Following the transposition of the Second European Directive on Payment Services (PSD2) into Spanish law on November 23rd, many doubts have been raised about its impact, the steps to be taken to comply with it and, in short, what the situation will be after September 14th.
During this time, the focus of the PSD2 has become evident in the increase of security in transactions, an area in which the 3-D Secure protocol will play an important role.
But, what is 3DSecure and why is it relevant to the implementation of the new regulation?
EMV 3-D Secure is a global technology standard designed to help merchants and card issuers authenticate users in online operations. It is developed by EMVCo, a body overseen by major card brands that facilitates the interoperability and acceptance of online payments. Through its updates, the 3DS protocol seeks to better adapt to the changing online payment environment as well as to the new Payment Services Directive (PSD2).
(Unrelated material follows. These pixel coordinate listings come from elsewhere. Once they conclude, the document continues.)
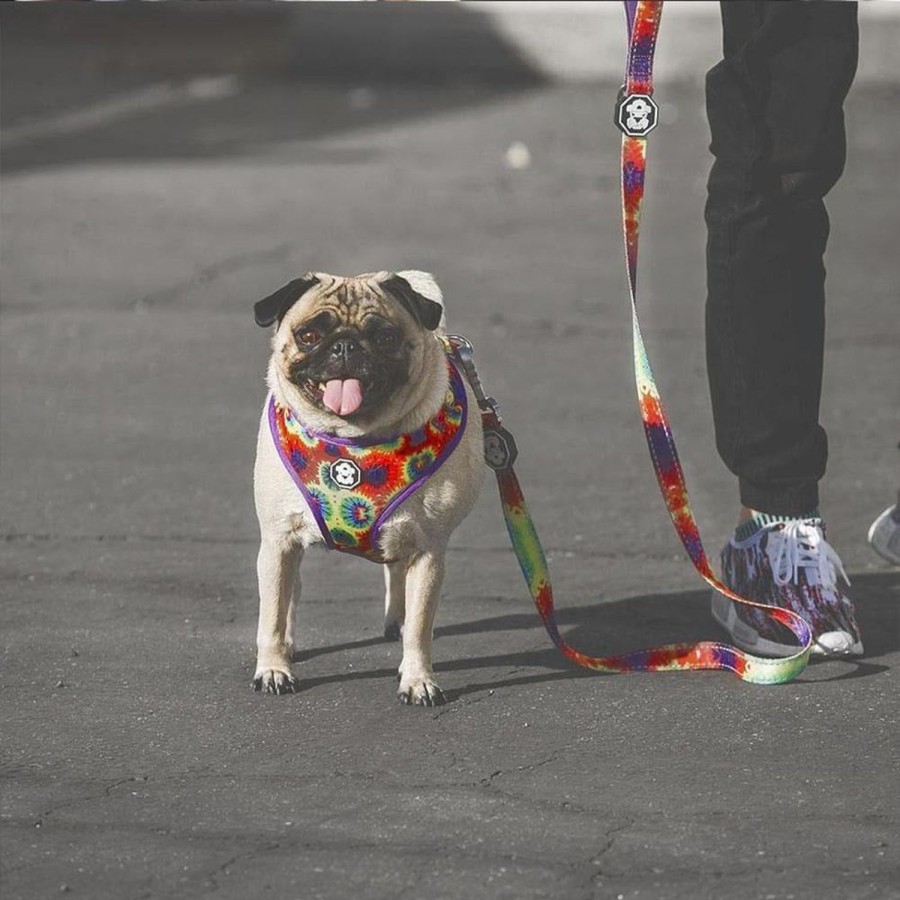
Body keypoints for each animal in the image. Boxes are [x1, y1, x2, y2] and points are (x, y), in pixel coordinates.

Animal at [246, 270, 486, 708]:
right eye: (309, 335)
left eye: (385, 337)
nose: (345, 345)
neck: (356, 441)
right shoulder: (278, 540)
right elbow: (270, 616)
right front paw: (273, 668)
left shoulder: (428, 551)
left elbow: (420, 627)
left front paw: (418, 678)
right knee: (289, 595)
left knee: (397, 575)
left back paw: (397, 622)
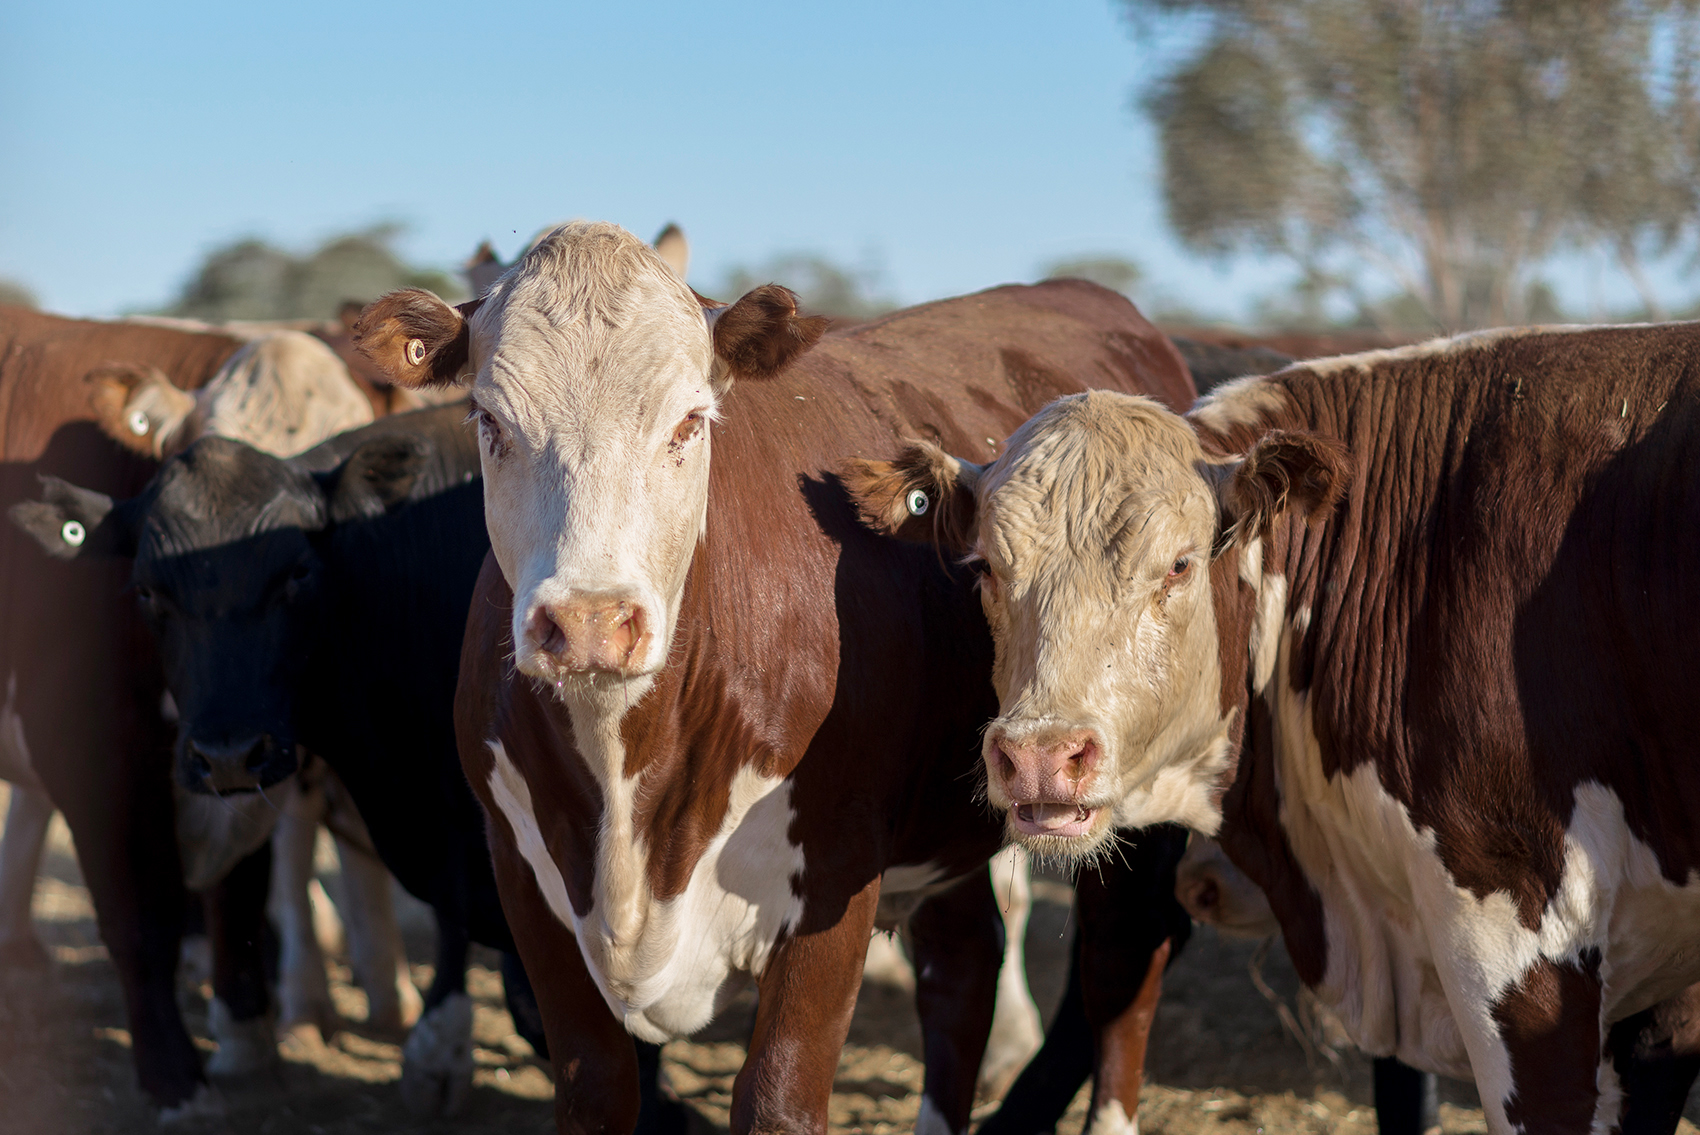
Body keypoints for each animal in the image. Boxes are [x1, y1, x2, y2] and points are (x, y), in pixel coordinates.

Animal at [345, 220, 1196, 1135]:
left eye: (688, 422)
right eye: (490, 420)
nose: (590, 622)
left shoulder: (835, 879)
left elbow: (779, 1098)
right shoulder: (525, 876)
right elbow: (598, 1090)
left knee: (1120, 958)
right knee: (962, 967)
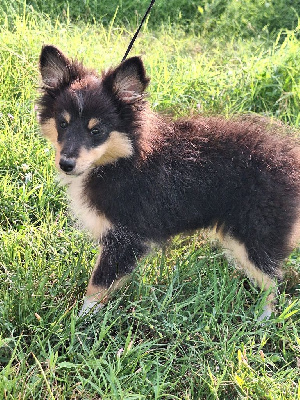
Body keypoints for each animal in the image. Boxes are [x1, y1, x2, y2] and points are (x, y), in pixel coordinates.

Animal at [38, 44, 300, 318]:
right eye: (62, 123)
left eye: (96, 130)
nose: (66, 164)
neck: (121, 160)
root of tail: (291, 157)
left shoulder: (126, 236)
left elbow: (98, 284)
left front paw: (79, 321)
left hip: (257, 232)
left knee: (272, 279)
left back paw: (263, 317)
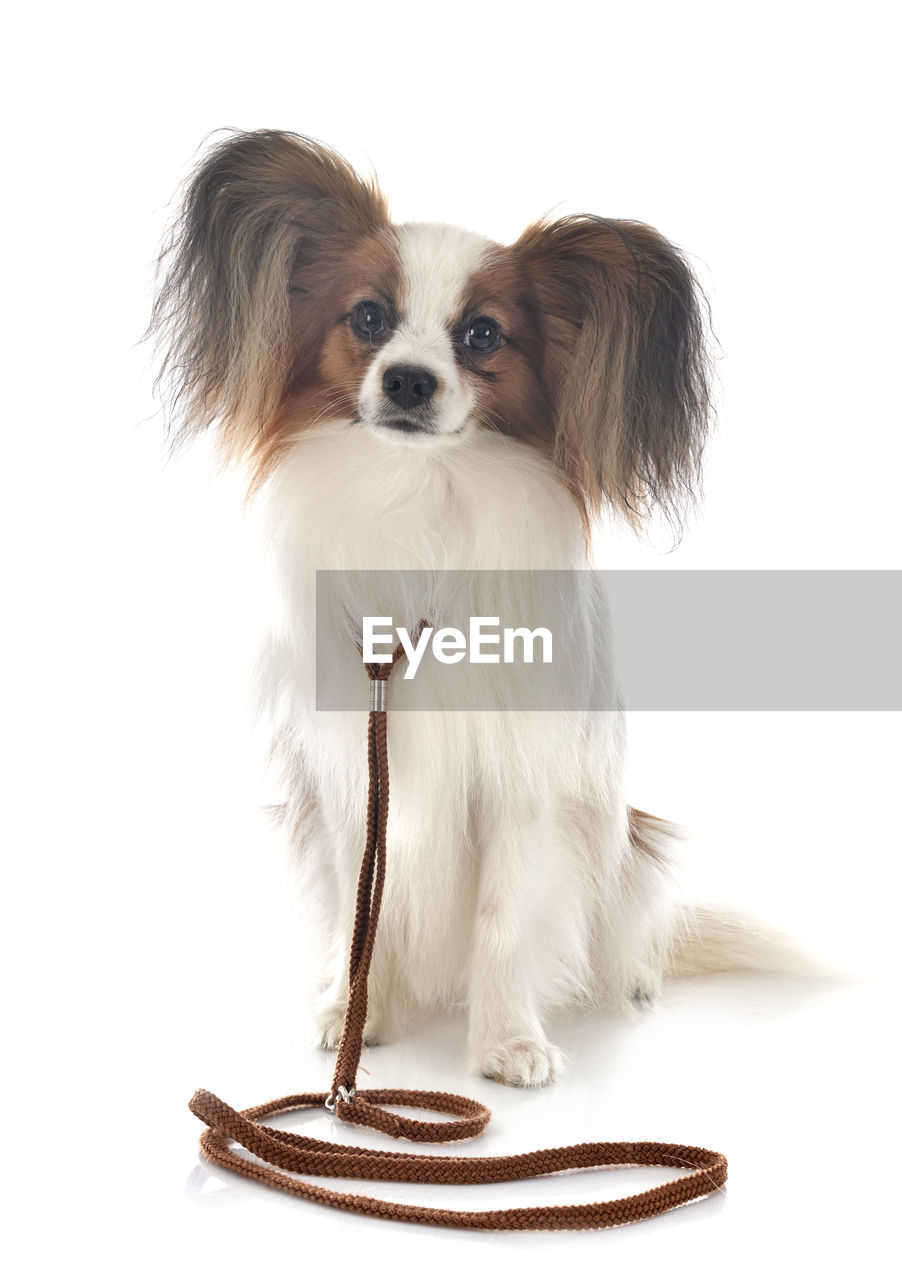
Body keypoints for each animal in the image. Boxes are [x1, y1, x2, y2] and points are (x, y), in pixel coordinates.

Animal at [150, 132, 798, 1090]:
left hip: (626, 840)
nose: (409, 382)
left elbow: (504, 921)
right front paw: (358, 1013)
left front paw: (508, 1043)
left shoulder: (520, 775)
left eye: (482, 335)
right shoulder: (352, 773)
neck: (417, 498)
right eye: (368, 319)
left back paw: (633, 981)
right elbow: (363, 906)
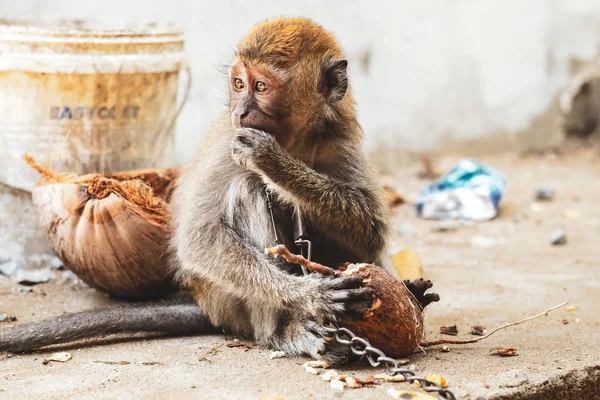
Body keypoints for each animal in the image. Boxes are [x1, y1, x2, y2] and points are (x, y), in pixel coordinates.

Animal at [0, 18, 434, 362]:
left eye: (261, 87)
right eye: (239, 84)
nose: (241, 110)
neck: (294, 140)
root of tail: (206, 304)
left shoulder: (338, 139)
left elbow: (372, 230)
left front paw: (274, 163)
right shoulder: (230, 139)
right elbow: (199, 239)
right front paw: (310, 294)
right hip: (228, 300)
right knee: (247, 189)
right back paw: (285, 330)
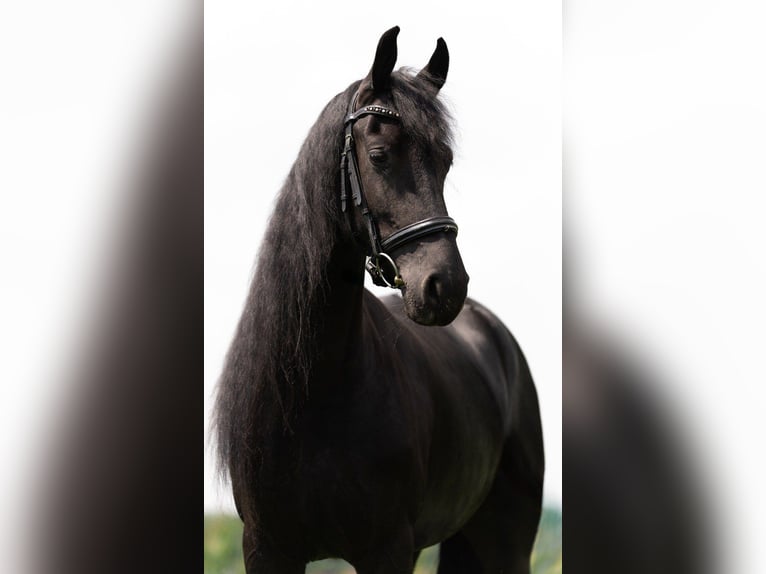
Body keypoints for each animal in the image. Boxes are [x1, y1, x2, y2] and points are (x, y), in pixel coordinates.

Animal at [213, 26, 544, 574]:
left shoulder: (388, 548)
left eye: (445, 162)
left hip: (506, 540)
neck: (311, 393)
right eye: (379, 156)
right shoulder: (266, 548)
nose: (444, 286)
With 2.0 version, a greater transmission of information was achieved with respect to version 1.0, as well as the use in a variety of devices and the standardization of the protocol.
Currently, version 2.1 is already developed, but although this version already complies with the legal requirements of PSD2 (also versions 1.0 and 2.0), we will have to wait for version 2.2 to improve the user experience.
How will the 3DS 2.2 protocol benefit the user experience?
The new regulation makes strong customer authentication mandatory in transactions, through a minimum of two factors: something the user has (card, device), something the user knows (password, PIN) or something the user is (biometrics). These security requirements will have a lower impact on the offline environment, as in these cases it would be enough to present the card or mobile phone and validate the operation by a PIN number. On the other hand, in the online environment, it will be necessary to introduce new ways of authentication beyond the card data. This could affect the user experience, as it may initially involve a longer or more complex checkout process. For this reason, a series of exemptions have been designed within the regulation, that allow for the non-authentication of certain transactions. It is at this point where the 3DS protocol takes on particular importance, as its version 2.2 will facilitate the application of these exemptions.
What implications will it have, therefore, for businesses?
Merchants that do not yet have the 3DS protocol must at least migrate to version 1.0 to comply with the regulations. Although this requirement is sufficient at the normative level, it is advisable to have versions 2.0 or 2.1, which allow a greater transmission of information and facilitate the application of double authentication, as well as some exemptions. Once developed, they will be able to move on to version 2.2 because, although it is not mandatory, it will allow greater application of exemptions, which is therefore essential to improve the user experience and thus minimise the impact on consumer conversion rate.
In short, all businesses will have to prepare to operate under secure commerce, with the 3DS protocol, before September 14th. From Sipay Plus, the Spanish payment gateway specialized in innovative solutions, they find a positive perspective in these changes because “while these changes may seem a great challenge, the application of exemptions and the use of authentication factors that provide a good user experience will reduce their impact. In addition, this increased security will bring benefits such as reduced fraud and increased confidence in online commerce, so the positive aspects for businesses will be numerous”.